The world's largest software company has set a date for its long overdue update to its flagship PC operating system. Windows 8.1 will become available on October 18, offering new personalization features, the refreshed Internet Explorer 11 browser, and several other features that may help consumers get over the initial shock of last October's poorly received Windows 8 rollout.
Naturally, Microsoft won't call Windows 8 a flop. On paper, Mr. Softy has activated a ton of licenses.
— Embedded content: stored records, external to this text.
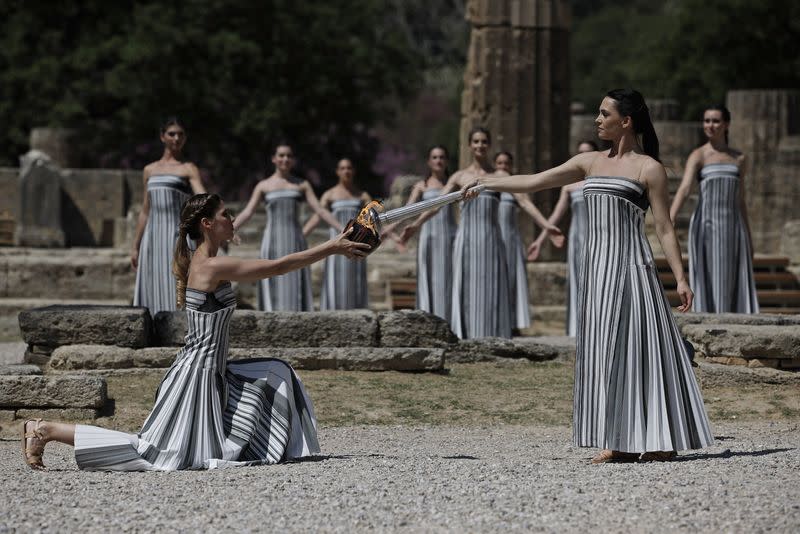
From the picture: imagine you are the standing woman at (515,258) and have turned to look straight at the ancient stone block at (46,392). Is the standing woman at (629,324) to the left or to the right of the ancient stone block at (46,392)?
left

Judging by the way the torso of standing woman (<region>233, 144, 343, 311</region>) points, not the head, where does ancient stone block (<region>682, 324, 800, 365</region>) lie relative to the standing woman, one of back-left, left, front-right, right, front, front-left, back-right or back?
front-left

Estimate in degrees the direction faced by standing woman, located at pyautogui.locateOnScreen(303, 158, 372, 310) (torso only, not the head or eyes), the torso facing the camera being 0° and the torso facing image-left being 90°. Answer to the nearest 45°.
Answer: approximately 0°

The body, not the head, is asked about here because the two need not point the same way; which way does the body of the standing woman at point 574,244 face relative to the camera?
toward the camera

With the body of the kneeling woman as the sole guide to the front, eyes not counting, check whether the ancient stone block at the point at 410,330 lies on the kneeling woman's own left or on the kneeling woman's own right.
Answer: on the kneeling woman's own left

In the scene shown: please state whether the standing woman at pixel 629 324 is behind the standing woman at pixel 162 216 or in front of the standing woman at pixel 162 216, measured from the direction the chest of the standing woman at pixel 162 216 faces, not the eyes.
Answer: in front

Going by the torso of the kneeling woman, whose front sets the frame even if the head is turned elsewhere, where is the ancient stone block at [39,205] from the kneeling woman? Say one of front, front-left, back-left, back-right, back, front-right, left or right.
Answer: left

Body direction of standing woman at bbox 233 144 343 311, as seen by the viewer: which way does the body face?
toward the camera

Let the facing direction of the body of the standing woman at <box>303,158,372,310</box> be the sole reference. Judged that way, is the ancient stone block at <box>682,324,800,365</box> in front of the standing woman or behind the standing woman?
in front

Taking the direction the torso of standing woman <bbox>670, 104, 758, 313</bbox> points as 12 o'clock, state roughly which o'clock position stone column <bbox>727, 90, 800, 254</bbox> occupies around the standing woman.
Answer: The stone column is roughly at 6 o'clock from the standing woman.

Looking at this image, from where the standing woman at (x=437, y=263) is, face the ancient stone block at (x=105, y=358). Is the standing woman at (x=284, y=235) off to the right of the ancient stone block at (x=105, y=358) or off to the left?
right

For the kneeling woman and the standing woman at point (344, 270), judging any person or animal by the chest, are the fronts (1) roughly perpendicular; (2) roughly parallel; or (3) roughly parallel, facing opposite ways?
roughly perpendicular

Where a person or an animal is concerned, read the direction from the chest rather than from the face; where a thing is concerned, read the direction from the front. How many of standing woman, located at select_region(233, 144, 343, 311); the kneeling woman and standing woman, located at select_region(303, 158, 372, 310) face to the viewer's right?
1
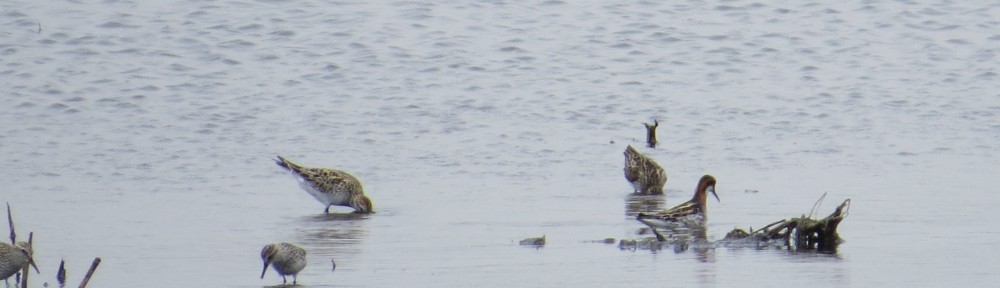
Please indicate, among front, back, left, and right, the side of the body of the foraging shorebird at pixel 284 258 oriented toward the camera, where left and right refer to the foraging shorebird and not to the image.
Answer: left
There has been no shortage of criticism for the learning curve involved in getting to know the platform that was built from the ground up with touch-based devices in mind, but the boo birds aren't as loud as we witnessed when Apple (NASDAQ: AAPL ) picked Vista apart.
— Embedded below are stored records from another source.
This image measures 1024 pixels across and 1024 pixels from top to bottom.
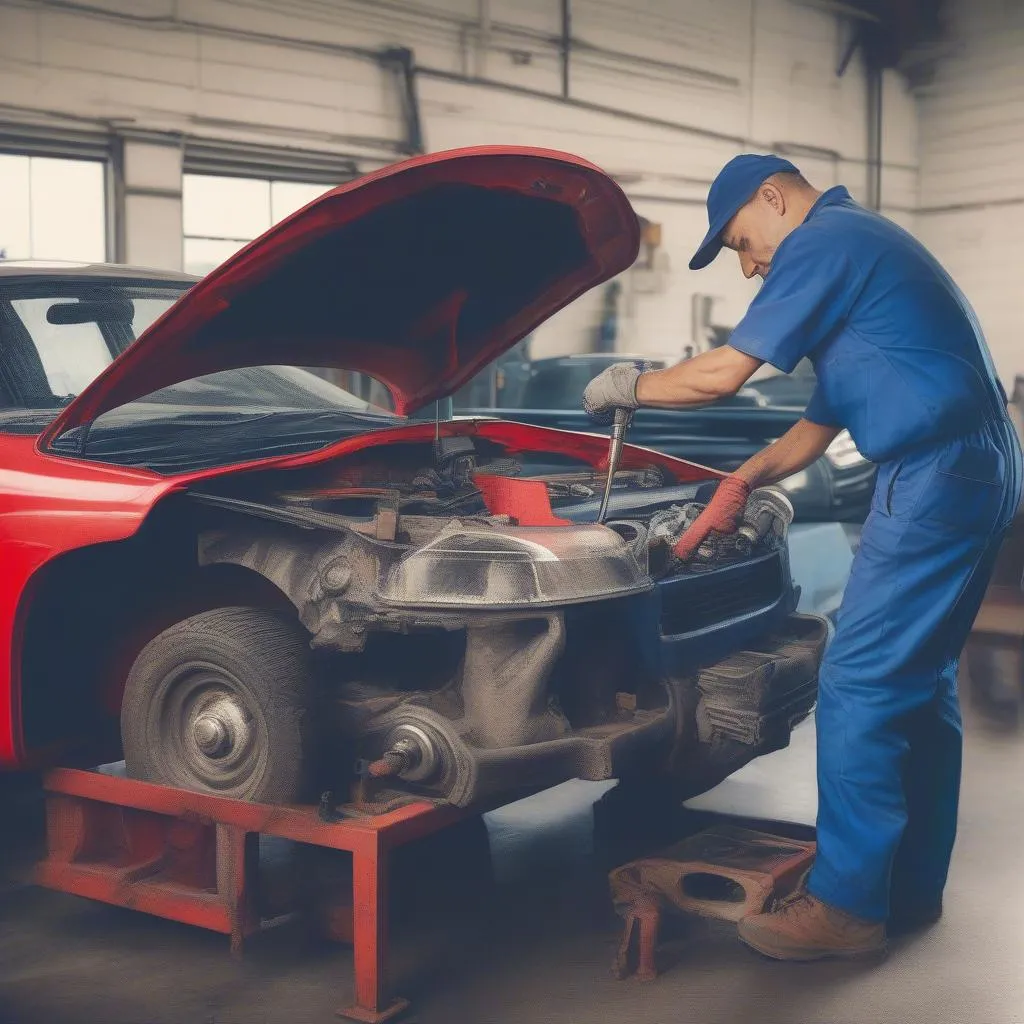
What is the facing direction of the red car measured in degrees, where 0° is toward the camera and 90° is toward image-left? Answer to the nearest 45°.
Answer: approximately 315°

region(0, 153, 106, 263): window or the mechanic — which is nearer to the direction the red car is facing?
the mechanic

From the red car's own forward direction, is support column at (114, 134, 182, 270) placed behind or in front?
behind

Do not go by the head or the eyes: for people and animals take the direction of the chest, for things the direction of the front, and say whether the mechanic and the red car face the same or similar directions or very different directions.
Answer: very different directions

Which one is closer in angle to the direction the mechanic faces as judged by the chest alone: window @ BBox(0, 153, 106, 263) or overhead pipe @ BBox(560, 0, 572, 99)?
the window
However, perhaps the reason why Apple isn't rolling out "I'm a Mac" ads to take down Windows 8 is that the pie itself is shrinking.
Industry tracker Gartner reported its quarterly metrics for the PC market last month, showing that worldwide shipments of desktops and laptops fell a brutal 10.9% to 76 million units. This was the unprecedented fifth straight quarter of declines for the industry, and Microsoft can't hide from the cruel math. PC sales have grown less popular since Windows 8 hit the market.
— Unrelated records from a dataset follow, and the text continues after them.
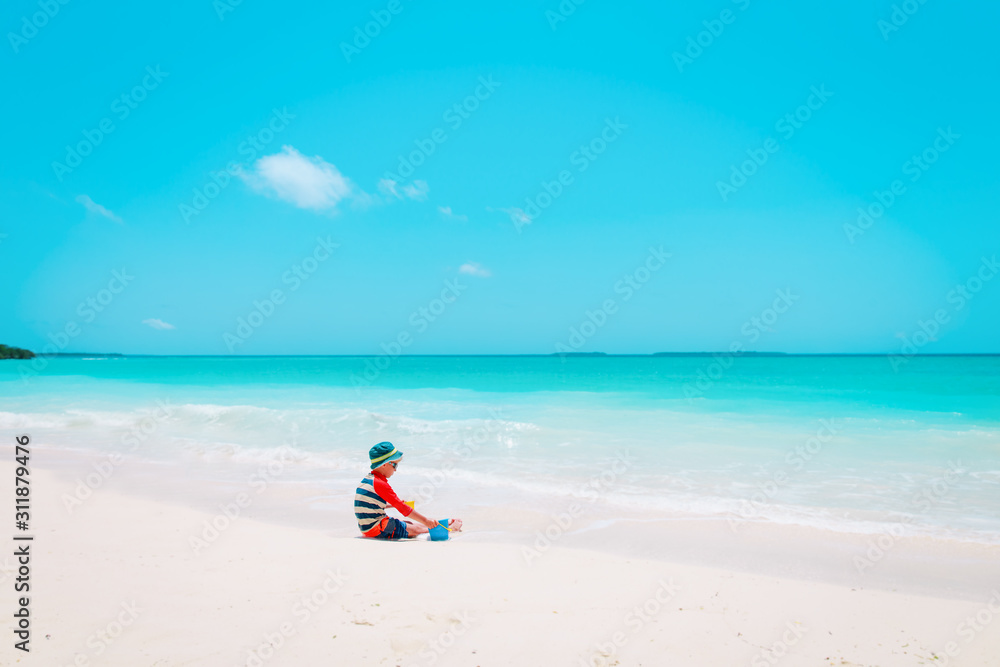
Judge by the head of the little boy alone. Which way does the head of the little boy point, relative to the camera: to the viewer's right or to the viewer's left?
to the viewer's right

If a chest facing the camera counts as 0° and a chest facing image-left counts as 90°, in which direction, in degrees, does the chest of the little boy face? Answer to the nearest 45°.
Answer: approximately 270°
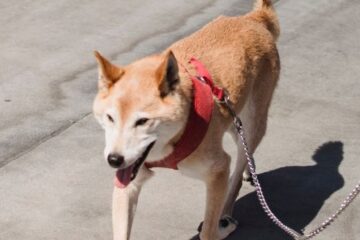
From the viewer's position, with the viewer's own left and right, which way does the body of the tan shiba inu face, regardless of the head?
facing the viewer and to the left of the viewer
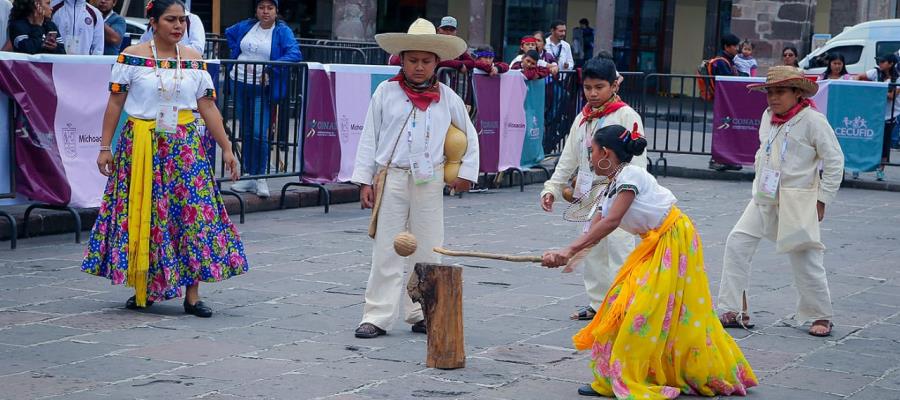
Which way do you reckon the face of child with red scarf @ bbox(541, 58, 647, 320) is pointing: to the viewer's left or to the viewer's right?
to the viewer's left

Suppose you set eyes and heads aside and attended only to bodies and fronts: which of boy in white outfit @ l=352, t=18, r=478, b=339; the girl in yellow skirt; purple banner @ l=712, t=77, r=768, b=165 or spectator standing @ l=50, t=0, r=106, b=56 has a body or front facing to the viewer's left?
the girl in yellow skirt

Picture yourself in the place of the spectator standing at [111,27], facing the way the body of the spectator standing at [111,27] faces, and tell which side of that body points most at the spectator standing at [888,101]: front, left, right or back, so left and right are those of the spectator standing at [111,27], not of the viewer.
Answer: left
Apple also isn't going to be taking shots at Windows because it's no longer Public Enemy No. 1 for the Cupertino tech giant. Consumers are flocking to tablet and smartphones where Google's (NASDAQ: GOOGL ) Android is the operating system of choice.
Microsoft isn't a total loser here. It does collect patent royalties from Android. However, Microsoft has been a failure in the mobile computing markets, where its market share in smartphones and tablets clocks in at a mere 4%. There's little reason to expect that to change anytime soon, and its best shot at regaining relevance is to make sure that the PC market bounces back.
It won't be easy. The market has made up its mind, even though consumers are still buying more PCs than tablets. If Windows 8.1 doesn't win back mainstream users that are perfectly fine with surfing the Web, streaming media, and running apps on their "good enough" mobile computing gadgetry, will anyone still care about Windows 8.2 or Windows 9?
Microsoft isn't going away. It's too rich and entrenched for that to happen. However, Microsoft's gradual fade to irrelevancy is real. If October's update doesn't do the trick, investing in Mr. Softy won't be a treat.